**WHAT THE TASK REQUIRES**
In the data that follows, count each line with the string "lines"; the reply is the number only.

[Stored items]
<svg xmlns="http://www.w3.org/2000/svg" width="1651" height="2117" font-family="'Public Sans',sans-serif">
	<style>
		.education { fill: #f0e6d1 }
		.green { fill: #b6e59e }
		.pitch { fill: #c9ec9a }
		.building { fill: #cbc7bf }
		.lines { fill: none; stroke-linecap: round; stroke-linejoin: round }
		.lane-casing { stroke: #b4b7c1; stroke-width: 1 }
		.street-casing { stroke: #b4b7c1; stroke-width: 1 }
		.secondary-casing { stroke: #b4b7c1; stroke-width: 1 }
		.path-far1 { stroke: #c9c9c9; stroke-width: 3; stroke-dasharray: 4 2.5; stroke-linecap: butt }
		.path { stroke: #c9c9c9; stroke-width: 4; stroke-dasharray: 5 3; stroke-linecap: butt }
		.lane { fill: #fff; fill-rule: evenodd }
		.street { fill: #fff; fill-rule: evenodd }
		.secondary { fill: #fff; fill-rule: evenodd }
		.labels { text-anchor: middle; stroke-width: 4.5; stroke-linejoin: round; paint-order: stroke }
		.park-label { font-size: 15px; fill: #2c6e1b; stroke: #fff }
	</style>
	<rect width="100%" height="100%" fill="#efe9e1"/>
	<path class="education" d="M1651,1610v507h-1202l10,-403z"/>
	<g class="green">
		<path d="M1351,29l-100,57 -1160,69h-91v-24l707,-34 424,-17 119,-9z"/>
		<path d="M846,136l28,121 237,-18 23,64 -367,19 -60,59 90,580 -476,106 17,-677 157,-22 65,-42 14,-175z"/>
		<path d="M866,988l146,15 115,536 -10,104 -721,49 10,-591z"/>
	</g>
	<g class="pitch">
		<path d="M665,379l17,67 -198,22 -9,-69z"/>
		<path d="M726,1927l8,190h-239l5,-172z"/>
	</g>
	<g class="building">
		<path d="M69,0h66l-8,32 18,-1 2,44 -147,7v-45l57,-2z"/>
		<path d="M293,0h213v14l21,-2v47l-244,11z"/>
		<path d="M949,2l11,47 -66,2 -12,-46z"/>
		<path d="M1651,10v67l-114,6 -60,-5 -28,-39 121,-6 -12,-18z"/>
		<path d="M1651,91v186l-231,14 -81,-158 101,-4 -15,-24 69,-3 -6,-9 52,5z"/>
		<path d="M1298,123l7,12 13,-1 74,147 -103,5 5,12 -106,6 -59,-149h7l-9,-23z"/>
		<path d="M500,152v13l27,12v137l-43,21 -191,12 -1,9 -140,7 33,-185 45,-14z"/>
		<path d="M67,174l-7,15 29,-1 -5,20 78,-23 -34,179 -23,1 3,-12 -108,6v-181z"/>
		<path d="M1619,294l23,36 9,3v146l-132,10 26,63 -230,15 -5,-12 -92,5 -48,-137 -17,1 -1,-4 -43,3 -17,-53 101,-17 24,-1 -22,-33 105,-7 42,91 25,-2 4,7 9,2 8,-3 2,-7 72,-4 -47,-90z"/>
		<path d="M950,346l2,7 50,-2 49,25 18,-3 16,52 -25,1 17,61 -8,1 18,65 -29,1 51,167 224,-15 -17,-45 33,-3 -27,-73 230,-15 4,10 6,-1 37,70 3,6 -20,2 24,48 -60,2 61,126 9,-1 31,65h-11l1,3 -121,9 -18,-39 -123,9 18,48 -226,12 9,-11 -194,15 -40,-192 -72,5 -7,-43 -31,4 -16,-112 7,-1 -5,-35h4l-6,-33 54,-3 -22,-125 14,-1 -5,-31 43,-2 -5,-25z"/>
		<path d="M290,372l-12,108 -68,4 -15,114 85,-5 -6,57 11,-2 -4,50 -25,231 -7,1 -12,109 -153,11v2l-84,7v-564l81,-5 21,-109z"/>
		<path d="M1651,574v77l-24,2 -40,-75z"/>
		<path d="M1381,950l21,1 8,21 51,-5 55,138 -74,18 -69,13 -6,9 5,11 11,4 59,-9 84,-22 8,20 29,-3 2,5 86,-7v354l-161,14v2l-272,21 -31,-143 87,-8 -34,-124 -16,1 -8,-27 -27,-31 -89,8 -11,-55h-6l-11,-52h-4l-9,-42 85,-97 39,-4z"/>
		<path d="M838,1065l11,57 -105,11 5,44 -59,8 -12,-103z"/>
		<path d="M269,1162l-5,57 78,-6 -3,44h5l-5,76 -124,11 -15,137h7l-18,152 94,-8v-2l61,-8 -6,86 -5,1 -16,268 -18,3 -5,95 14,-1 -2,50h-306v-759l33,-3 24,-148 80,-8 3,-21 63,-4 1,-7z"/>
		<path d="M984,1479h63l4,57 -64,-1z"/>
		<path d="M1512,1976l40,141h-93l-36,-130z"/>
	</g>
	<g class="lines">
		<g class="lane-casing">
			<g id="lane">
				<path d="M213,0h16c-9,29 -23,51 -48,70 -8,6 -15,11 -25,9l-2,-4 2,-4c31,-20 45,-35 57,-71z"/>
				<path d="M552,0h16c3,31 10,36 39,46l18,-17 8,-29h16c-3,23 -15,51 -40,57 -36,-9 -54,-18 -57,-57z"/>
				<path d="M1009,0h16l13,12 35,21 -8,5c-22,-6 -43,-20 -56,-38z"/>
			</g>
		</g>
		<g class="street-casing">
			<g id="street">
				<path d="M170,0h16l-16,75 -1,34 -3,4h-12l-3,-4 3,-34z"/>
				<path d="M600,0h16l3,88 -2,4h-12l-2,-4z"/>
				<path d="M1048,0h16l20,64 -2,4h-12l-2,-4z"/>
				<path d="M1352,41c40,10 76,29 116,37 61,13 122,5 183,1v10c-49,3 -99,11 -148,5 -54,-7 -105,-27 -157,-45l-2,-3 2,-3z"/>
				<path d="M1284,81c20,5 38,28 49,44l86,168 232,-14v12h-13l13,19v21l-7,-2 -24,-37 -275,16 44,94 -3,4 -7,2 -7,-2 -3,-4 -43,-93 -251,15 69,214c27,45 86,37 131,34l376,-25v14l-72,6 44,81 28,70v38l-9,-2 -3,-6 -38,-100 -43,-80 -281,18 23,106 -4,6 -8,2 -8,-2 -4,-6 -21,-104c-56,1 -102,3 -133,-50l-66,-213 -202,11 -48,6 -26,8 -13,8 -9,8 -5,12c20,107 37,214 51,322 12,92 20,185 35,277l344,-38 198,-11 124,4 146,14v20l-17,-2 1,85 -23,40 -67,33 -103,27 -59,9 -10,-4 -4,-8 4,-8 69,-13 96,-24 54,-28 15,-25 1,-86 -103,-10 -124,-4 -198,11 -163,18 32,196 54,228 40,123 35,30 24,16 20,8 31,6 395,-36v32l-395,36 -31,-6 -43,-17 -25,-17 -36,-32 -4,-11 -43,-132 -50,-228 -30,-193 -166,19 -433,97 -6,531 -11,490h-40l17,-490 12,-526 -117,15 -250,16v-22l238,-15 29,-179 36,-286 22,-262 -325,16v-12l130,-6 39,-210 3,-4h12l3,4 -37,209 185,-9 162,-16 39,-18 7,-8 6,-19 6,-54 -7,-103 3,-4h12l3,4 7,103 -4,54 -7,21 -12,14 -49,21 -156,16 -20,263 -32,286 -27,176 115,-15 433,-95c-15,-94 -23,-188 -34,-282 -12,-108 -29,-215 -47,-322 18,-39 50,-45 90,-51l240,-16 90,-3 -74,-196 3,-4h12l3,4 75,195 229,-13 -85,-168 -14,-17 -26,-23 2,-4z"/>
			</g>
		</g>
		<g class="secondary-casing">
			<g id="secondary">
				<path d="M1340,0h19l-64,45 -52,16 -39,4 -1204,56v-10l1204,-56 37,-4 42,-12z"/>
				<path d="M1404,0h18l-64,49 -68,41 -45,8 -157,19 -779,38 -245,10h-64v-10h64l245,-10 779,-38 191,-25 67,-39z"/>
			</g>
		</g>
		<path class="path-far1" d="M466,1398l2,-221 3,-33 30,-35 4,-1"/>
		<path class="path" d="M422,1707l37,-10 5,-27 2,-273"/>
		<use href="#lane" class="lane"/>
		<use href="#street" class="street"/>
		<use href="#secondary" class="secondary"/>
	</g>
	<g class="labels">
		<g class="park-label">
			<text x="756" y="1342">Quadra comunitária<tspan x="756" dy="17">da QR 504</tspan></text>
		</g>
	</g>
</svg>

**ANSWER AREA**
2